Gitmo Camp got beter because it was exposed for it atrocities.
 
the better question is - how much are you willing to pay for your freedom and security?

and in case you didn't know - of course there are investigations and hearings dedicated to seeing where the hell those $2 trillion go but the public does not need to know. I don't think all of you need to know. I'm sure they have created better protocol and procedures - a better oversight. That's why Gitmo Camp got better.

According to whom? Certainly not the detainees.
 
Gitmo Camp got beter because it was exposed for it atrocities.

because it was hastily put together and there was no clear guideline initially. This is not a movie where in the event of far-fetched scenario like alien or plague breakout and the soldiers would rush in and establish perimeter like they knew what to do in the first place.

This was first time for us and we learned from it and we got better. You've already seen the result of Bush's national security policy. **hint hint - US Airways 1549
 
And it wouldn't have gotten better if the atrocities had not been exposed.

you don't know that but I do because I doubt the government would continue this such thing for several years. That's why I continue to live here, pay my tax, and support my American government.
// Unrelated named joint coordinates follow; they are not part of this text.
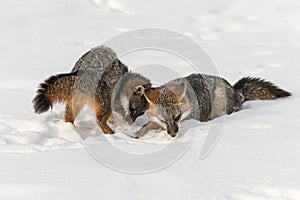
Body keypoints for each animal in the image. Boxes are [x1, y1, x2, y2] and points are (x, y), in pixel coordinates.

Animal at [128, 73, 290, 138]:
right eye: (163, 120)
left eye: (177, 117)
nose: (173, 135)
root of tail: (236, 91)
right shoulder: (156, 122)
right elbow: (146, 127)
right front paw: (135, 136)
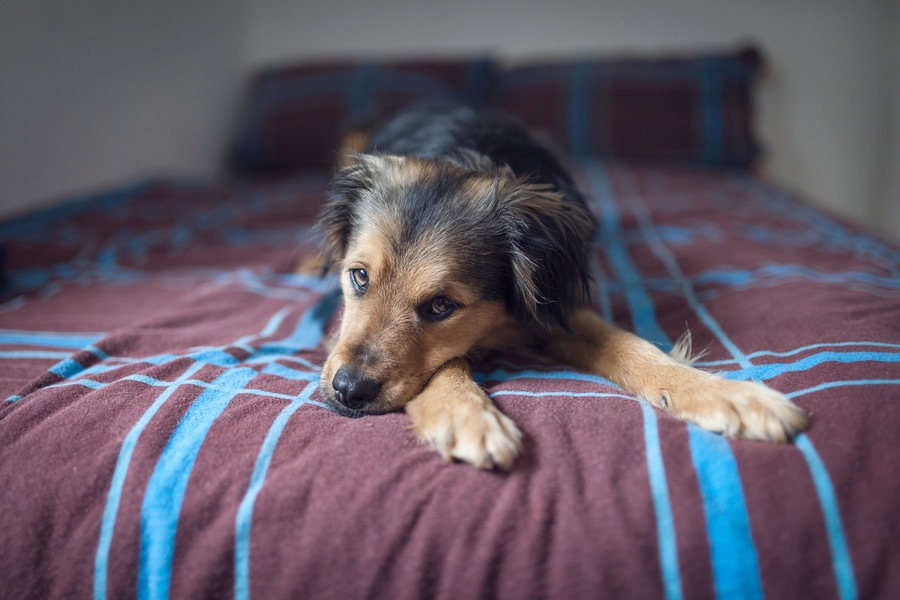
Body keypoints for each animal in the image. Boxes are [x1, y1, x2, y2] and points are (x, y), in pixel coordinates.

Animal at [312, 102, 808, 468]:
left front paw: (728, 396)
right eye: (359, 276)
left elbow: (632, 346)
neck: (466, 152)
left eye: (440, 306)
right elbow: (449, 361)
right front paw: (467, 414)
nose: (349, 391)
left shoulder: (552, 305)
If I know my government would commit such atrocities after atrocities... simple - pack up & leave for Canada and denounce my American citizenship.

:cool2:
 
you don't know that but I do because I doubt the government would continue this such thing for several years. That's why I continue to live here, pay my tax, and support my American government. If I know my government would commit such atrocities after atrocities... simple - pack up & leave for Canada and denounce my American citizenship.

:cool2:

Denial is a wonderful thing.
 
Denial is a wonderful thing.

:lol: Like I said - I doubt the government would continue this kind of atrocity for several years. Blame the media for exaggerated disinformation/misinformation and they're very effective at it.